I am a huge fan of Star Trek. From The Original Series to Deep Space Nine and even bits of Enterprise. As for the films, Wrath of Khan and First Contact are both genuine classics but I have an unquenchable hatred for the Star Trek films of JJ Abrams – to paraphrase Captain Picard quoting Moby Dick “And he piled upon JJ Abram’s Star Trek films, a sum of all the rage and hate felt by his own fandom”.
There is an old cliche that every odd-numbered Star Trek film is bad, so 1. The Motion Picture – bad, 3. The Search For Spock – bad, 5. The Final Frontier-bad 7. Generations – bad, 9. Insurrection – bad, which brings us to the topic of this article – 10. Nemesis. You will notice the even number – but it is still bad. It broke a pattern that had endured for decades.
What’s Going On?
One of the main antagonists to the Federation is the Romulan Empire and the film starts with the annihilation of their government by the Remans, a slave race the Romulans use for their most dangerous and arduous work. The leader of the Remans, Shinzon, assumes control of the Romulan Empire and after professing a desire for peace the Enterprise is sent to meet him. Then things get weird. It is revealed that Shinzon is a clone of Picard, created years ago by the Romulans so they could replace Picard with a spy, but apparently dropped the plan and left Shinzon to die with the Remans. Because of the cloning process, Shinzon is ageing rapidly and so needs a transfusion of blood from Picard and kidnaps him so he can get what he needs and continue his villainous plans.
When you have these decades-long franchises where numerous films are made, new directors brought in, and the times have changed since the original was created things can go off the rails a bit. Star Trek had already done this with Insurrection and it was hoped Nemesis would change course. It did not. It got worse. The best example I can think of is the decline of the Bond films that ended with Die Another Day and took a complete retooling to make the great Casino Royale. Nemesis is what happens if they’d stuck with the Die Another Day style.
In Front of the Camera
There is the usual The Next Generation cast Patrick Stewart as Jean-Luc Picard, Brent Spiner as Data etc, but really all I want to talk about is Shinzon…who is played by a young Tom Hardy. These days Hardy has a tendency to play gruff, bearded, tough characters but back in the day Hardy was a male model who had a very different look and style. In this film, Hardy has shaved off his hair but also he has a more slender and wiry appearance. Normally I am okay with the slight incongruity that can come from a younger/older version of a character being played by different actors and just accepting that as the truth of the film. But imagining that Patrick Stewart and Tom Hardy share even a slither of commonality is too much.
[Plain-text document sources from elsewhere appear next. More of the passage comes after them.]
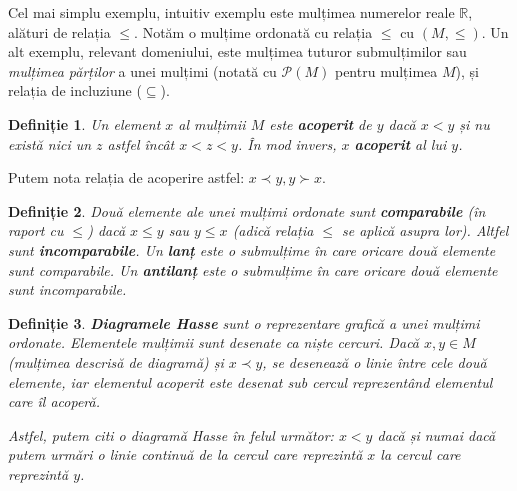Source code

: \documentclass[12pt, a4paper, twoside, romanian]{teza-upb}
\newtheorem{defn}{Definiție}
\begin{document}
    Cel mai simplu exemplu, intuitiv exemplu este mulțimea numerelor reale $ \mathbb{R}$, alături de relația $\le$. Notăm o mulțime ordonată cu relația $\le$ cu $(M, \le)$. Un alt exemplu, relevant domeniului, este mulțimea tuturor submulțimilor sau \textit{mulțimea părților} a unei mulțimi (notată cu $\mathcal{P}(M)$ pentru mulțimea $M$), și relația de incluziune ($\subseteq$).

    \begin{defn}
      Un element $x$ al mulțimii $M$ este \textbf{acoperit} de $y$ dacă $x < y$ și nu există nici un $z$ astfel încât $x < z < y$. În mod invers, $x$ \textbf{acoperit} al lui $y$.
    \end{defn}

    Putem nota relația de acoperire astfel: $x \prec y, y \succ x$.

    \begin{defn}
      Două elemente ale unei mulțimi ordonate sunt \textbf{comparabile} (în raport cu $\le$) dacă $x \le y$ sau $y \le x$ (adică relația $\le$ se aplică asupra lor). Altfel sunt \textbf{incomparabile}. Un \textbf{lanț} este o submulțime în care oricare două elemente sunt comparabile. Un \textbf{antilanț} este o submulțime în care oricare două elemente sunt incomparabile.
    \end{defn}

    \begin{defn}
      \label{defn:hasse}
      \textbf{Diagramele Hasse} sunt o reprezentare grafică a unei mulțimi ordonate. Elementele mulțimii sunt desenate ca niște cercuri. Dacă $x, y \in M$ (mulțimea descrisă de diagramă) și $x \prec y$, se desenează o linie între cele două elemente, iar elementul acoperit este desenat sub cercul reprezentând elementul care îl acoperă.

      Astfel, putem citi o diagramă Hasse în felul următor: $x < y$ dacă și numai dacă putem urmări o linie continuă de la cercul care reprezintă $x$ la cercul care reprezintă $y$.
    \end{defn}
\end{document}
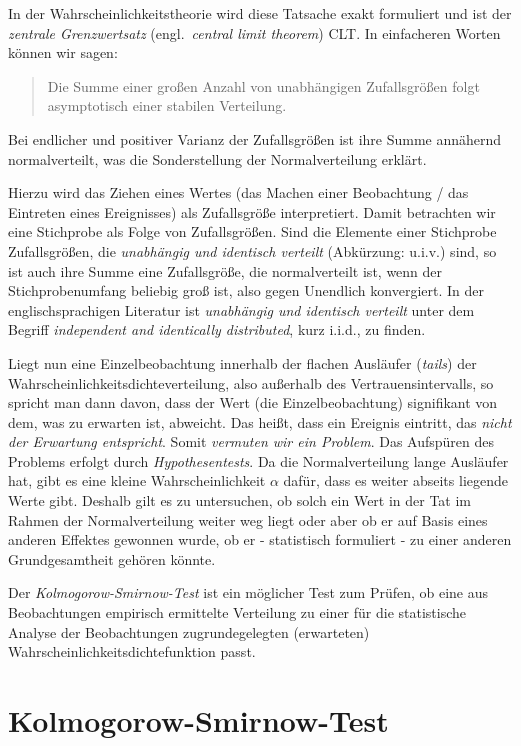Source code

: In der Wahrscheinlichkeitstheorie wird diese Tatsache exakt formuliert und ist der
\textsl{zentrale Grenzwertsatz} (engl.\ \textsl{central limit theorem}) CLT.
In einfacheren Worten können wir sagen:
\begin{quote}
Die Summe einer großen Anzahl von unabhängigen Zufallsgrößen folgt
asymptotisch einer stabilen Verteilung.
\end{quote}
Bei endlicher und positiver Varianz der Zufallsgrößen ist ihre Summe annähernd
normalverteilt, was die Sonderstellung der Normalverteilung erklärt.

Hierzu wird das Ziehen eines Wertes (das Machen einer Beobachtung / das Eintreten eines
Ereignisses) als Zufallsgröße interpretiert.
Damit betrachten wir eine Stichprobe als Folge von Zufallsgrößen. Sind die Elemente
einer Stichprobe Zufallsgrößen, die
\textsl{unabhängig und identisch verteilt} (Abkürzung: u.i.v.) sind, so ist auch ihre Summe
eine Zufallsgröße, die normalverteilt ist, wenn der Stichprobenumfang beliebig groß ist,
also gegen Unendlich konvergiert. In der englischsprachigen Literatur ist
\textsl{unabhängig und identisch verteilt} unter dem Begriff
\textsl{independent and identically distributed}, kurz i.i.d., zu finden.

Liegt nun eine Einzelbeobachtung innerhalb der flachen
Ausläufer (\textsl{tails}) der Wahrscheinlichkeitsdichteverteilung,
also außerhalb des Vertrauensintervalls, so
spricht man dann davon, dass der Wert (die Einzelbeobachtung)
signifikant von dem, was zu erwarten ist, abweicht. Das heißt, dass ein Ereignis eintritt,
das \textsl{nicht der Erwartung entspricht}. Somit \textsl{vermuten wir ein Problem}. Das Aufspüren
des Problems erfolgt durch \textsl{Hypothesentests}. Da die Normalverteilung
lange Ausläufer hat, gibt es eine kleine Wahrscheinlichkeit $\alpha$ dafür, dass es
weiter abseits liegende Werte gibt. Deshalb gilt es zu untersuchen,
ob solch ein Wert in der Tat im Rahmen der Normalverteilung weiter weg liegt
oder aber ob er auf Basis eines anderen Effektes gewonnen
wurde, ob er - statistisch formuliert - zu einer anderen Grundgesamtheit gehören könnte.

Der \textsl{Kolmogorow-Smirnow-Test} ist ein möglicher Test zum Prüfen, ob eine aus Beobachtungen
empirisch ermittelte Verteilung zu einer für die statistische Analyse der Beobachtungen
zugrundegelegten (erwarteten) Wahrscheinlichkeitsdichtefunktion passt.


\section{Kolmogorow-Smirnow-Test}

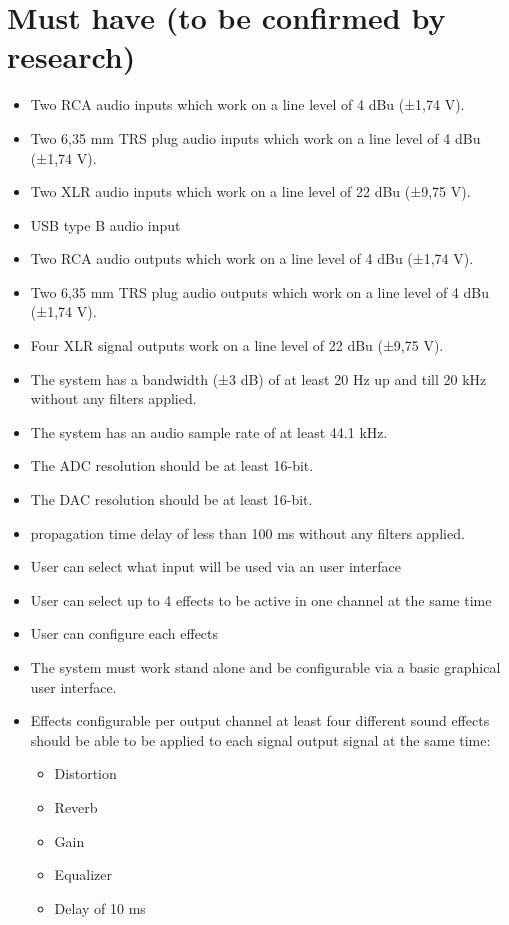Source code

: 	\section{Must have (to be confirmed by research)}
	
\begin{itemize}
	\setlength\itemsep{-0.2em}
	\item Two RCA audio inputs which work on a line level of 4 dBu (±1,74 V).
	\item Two 6,35 mm TRS plug audio inputs which work on a line level of 4 dBu (±1,74 V).
	\item Two XLR audio inputs which work on a line level of 22 dBu (±9,75 V).
	\item USB type B audio input
	\item Two RCA audio outputs which work on a line level of 4 dBu (±1,74 V).
	\item Two 6,35 mm TRS plug audio outputs which work on a line level of 4 dBu (±1,74 V).
	\item Four XLR signal outputs work on a line level of 22 dBu (±9,75 V).
	\item The system has a bandwidth (±3 dB) of at least 20 Hz up and till 20 kHz without any filters applied.
	\item The system has an audio sample rate of at least 44.1 kHz.
	\item The ADC resolution should be at least 16-bit.
	\item The DAC resolution should be at least 16-bit.
	\item propagation time delay of less than 100 ms without any filters applied.
	\item User can select what input will be used via an user interface
	\item User can select up to 4 effects to be active in one channel at the same time
	\item User can configure each effects
	\item The system must work stand alone and be configurable via a basic graphical user interface.
	\item Effects configurable per output channel at least four different sound effects should be able to be applied to each signal output signal at the same time:
	\begin{itemize} %
		\setlength\itemsep{-0.2em}
		\item Distortion
		\item Reverb
		\item Gain
		\item Equalizer 
		\item Delay of 10 ms
	\end{itemize}
\end{itemize}
	

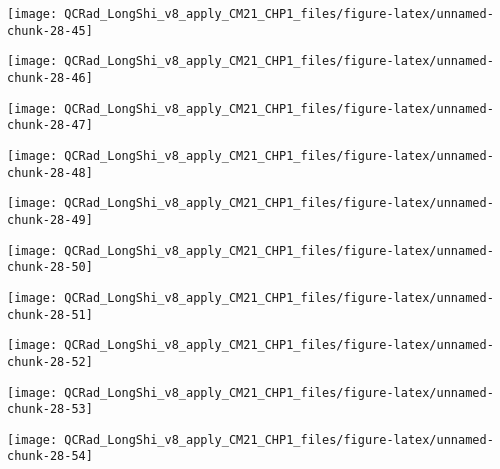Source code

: \documentclass[
  10pt,
  a4paper,oneside]{article}
\begin{document}
\begin{center}\texttt{[image: QCRad\_LongShi\_v8\_apply\_CM21\_CHP1\_files/figure-latex/unnamed-chunk-28-45]} \end{center}

\begin{center}\texttt{[image: QCRad\_LongShi\_v8\_apply\_CM21\_CHP1\_files/figure-latex/unnamed-chunk-28-46]} \end{center}

\begin{center}\texttt{[image: QCRad\_LongShi\_v8\_apply\_CM21\_CHP1\_files/figure-latex/unnamed-chunk-28-47]} \end{center}

\begin{center}\texttt{[image: QCRad\_LongShi\_v8\_apply\_CM21\_CHP1\_files/figure-latex/unnamed-chunk-28-48]} \end{center}

\begin{center}\texttt{[image: QCRad\_LongShi\_v8\_apply\_CM21\_CHP1\_files/figure-latex/unnamed-chunk-28-49]} \end{center}

\begin{center}\texttt{[image: QCRad\_LongShi\_v8\_apply\_CM21\_CHP1\_files/figure-latex/unnamed-chunk-28-50]} \end{center}

\begin{center}\texttt{[image: QCRad\_LongShi\_v8\_apply\_CM21\_CHP1\_files/figure-latex/unnamed-chunk-28-51]} \end{center}

\begin{center}\texttt{[image: QCRad\_LongShi\_v8\_apply\_CM21\_CHP1\_files/figure-latex/unnamed-chunk-28-52]} \end{center}

\begin{center}\texttt{[image: QCRad\_LongShi\_v8\_apply\_CM21\_CHP1\_files/figure-latex/unnamed-chunk-28-53]} \end{center}

\begin{center}\texttt{[image: QCRad\_LongShi\_v8\_apply\_CM21\_CHP1\_files/figure-latex/unnamed-chunk-28-54]} \end{center}
\end{document}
Hardy also verges on pantomime levels of villainy and can monologue with the best of them. He makes entrances so dramatic as to how the actors and characters manage to keep a straight face is beyond me. This is not so much to criticise Hardy, who I consider to be a great actor, but just how muddled this film is. Sci-fi is of particular risk of these over-the-top performances and it’s very important that they be reined in.
Behind the Scenes
The film is directed by Stuart Baird who only directed a few films but as an editor has worked on everything from Demolition Man to The Omen to Skyfall.
Is It Any Good?
No. It is not. It’s often said that the worst thing to be is not bad, but forgettable. People at least remember the weird premise of Star Trek: The Final Frontier. And they remember the bizarre badness of Star Trek: The Motion Picture but I struggle to remember Nemesis. Most people who see Star Trek films will go in with a lot of goodwill, these are characters they’ve known for years, so it’s not a simple thing to mess that up. I do feel like when you’re getting into younger clones of existing characters (as well as another part of the plot where there are essentially two Datas) you may be heading into absurd territory. There is even a car chase.
The film also does something that I have to come to hate, especially in franchises, the fake death. We are led to believe one character has died only to find out that no, they haven’t, and while the sci-fi elements of Star Trek can make this more feasible than other films it still feels like cheating. This is especially true as maybe their death makes sense in the story but the franchise doesn’t want to remove a key character.
With the critical and commercial failure of Nemesis (even amongst Star Trek fans) the franchise considered its options and elected to give Star Trek to someone who clearly wanted to make Star Wars.